> **Job**:
Report the number of lines in the data below that hold "said", without any other words.

> **Data for the task**:
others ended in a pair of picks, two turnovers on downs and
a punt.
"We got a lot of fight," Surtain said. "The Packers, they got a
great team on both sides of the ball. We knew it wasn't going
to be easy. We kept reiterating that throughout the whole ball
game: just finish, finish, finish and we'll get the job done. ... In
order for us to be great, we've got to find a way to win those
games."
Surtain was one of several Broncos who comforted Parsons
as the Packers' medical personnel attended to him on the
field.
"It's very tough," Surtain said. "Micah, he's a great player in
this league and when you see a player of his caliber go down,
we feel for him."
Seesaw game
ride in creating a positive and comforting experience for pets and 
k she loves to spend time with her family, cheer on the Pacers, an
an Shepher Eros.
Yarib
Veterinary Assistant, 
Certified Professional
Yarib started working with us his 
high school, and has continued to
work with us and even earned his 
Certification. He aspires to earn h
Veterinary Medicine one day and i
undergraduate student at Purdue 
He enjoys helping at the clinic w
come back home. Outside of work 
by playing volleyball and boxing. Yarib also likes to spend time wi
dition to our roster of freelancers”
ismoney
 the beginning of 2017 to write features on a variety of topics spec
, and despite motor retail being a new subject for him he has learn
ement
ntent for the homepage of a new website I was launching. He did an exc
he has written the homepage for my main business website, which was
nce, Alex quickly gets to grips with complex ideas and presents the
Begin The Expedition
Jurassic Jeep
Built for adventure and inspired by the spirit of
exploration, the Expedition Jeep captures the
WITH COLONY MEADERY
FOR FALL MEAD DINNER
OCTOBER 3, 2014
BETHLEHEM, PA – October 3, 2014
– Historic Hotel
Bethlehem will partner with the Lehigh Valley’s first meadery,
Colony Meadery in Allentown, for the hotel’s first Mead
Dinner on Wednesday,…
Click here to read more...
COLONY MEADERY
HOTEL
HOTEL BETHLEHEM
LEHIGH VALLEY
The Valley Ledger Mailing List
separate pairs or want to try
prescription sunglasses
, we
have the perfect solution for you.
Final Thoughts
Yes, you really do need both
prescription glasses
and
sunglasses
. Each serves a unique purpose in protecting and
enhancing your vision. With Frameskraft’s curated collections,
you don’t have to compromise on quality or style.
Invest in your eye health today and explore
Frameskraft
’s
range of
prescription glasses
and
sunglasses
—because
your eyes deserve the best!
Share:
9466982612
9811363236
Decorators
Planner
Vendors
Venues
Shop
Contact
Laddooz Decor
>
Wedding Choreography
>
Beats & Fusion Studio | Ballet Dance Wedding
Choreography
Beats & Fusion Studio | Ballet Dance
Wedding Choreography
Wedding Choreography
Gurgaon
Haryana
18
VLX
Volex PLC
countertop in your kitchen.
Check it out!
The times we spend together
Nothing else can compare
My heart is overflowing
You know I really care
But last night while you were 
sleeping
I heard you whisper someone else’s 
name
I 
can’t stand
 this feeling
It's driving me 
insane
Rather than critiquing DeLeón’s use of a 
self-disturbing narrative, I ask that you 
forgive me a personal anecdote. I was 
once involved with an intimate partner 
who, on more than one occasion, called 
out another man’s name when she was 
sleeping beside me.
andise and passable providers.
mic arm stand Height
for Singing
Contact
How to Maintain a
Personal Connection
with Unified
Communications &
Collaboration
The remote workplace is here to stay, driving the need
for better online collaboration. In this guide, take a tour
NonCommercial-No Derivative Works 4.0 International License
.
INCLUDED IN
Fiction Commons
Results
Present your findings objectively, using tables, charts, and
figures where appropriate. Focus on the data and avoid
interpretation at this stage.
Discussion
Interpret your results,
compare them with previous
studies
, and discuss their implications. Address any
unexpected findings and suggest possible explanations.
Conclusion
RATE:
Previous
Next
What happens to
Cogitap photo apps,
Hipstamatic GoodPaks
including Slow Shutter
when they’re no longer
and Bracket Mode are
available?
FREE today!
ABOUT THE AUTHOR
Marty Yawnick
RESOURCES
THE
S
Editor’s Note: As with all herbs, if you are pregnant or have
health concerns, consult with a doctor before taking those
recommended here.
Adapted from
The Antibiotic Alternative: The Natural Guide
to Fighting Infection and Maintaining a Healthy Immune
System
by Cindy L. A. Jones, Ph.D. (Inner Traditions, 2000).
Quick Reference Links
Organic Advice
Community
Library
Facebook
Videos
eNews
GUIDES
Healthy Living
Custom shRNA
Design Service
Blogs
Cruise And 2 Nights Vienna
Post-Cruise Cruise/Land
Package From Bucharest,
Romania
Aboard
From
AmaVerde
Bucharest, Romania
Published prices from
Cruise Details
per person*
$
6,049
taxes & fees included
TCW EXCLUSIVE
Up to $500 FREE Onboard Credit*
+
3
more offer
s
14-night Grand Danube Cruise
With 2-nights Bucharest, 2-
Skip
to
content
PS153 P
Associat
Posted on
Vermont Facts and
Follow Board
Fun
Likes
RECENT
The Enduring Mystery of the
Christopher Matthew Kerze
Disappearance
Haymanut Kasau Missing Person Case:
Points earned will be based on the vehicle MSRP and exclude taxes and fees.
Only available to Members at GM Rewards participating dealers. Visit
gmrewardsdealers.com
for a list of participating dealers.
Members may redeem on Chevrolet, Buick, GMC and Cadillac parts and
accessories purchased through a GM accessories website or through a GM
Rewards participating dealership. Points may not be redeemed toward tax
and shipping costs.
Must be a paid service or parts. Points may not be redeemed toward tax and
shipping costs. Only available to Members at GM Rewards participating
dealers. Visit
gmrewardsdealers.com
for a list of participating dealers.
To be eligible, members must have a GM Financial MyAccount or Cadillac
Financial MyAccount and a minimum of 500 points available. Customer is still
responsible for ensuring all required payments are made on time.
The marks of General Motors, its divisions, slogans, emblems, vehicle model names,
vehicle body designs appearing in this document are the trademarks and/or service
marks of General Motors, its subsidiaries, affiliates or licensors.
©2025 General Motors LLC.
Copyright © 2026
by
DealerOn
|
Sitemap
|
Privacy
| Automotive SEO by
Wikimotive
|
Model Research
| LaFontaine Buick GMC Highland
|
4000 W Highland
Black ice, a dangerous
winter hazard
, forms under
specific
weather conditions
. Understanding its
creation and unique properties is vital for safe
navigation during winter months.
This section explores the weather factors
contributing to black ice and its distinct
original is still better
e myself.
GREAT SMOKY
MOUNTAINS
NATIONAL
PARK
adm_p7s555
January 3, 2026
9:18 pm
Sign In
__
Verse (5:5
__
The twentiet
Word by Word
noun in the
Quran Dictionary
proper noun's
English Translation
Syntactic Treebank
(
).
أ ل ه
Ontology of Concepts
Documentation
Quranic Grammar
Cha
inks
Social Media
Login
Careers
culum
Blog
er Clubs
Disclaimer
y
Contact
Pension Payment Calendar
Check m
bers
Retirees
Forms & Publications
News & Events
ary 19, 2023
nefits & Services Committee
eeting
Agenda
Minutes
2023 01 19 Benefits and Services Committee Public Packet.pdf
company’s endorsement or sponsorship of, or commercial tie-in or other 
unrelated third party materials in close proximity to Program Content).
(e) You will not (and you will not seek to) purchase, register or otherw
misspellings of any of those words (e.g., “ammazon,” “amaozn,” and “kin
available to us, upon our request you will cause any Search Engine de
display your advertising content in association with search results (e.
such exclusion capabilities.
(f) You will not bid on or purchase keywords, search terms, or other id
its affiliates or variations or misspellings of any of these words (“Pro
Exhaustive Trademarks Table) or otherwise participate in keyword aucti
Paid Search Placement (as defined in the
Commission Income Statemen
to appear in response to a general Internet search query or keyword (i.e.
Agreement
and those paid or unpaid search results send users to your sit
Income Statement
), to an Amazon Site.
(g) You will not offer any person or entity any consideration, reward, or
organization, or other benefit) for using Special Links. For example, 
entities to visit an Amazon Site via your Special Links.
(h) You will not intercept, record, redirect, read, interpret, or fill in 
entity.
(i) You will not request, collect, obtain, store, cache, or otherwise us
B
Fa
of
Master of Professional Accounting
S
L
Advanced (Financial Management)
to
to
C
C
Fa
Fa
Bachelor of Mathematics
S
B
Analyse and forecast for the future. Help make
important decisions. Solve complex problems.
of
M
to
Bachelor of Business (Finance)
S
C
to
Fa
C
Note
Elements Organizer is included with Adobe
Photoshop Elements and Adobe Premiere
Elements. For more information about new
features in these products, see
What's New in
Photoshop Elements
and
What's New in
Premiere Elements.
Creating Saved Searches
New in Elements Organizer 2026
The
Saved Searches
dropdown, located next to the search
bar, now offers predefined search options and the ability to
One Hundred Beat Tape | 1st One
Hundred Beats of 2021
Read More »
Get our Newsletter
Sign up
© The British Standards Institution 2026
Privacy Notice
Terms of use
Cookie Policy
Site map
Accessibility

> **Problem solution**:
2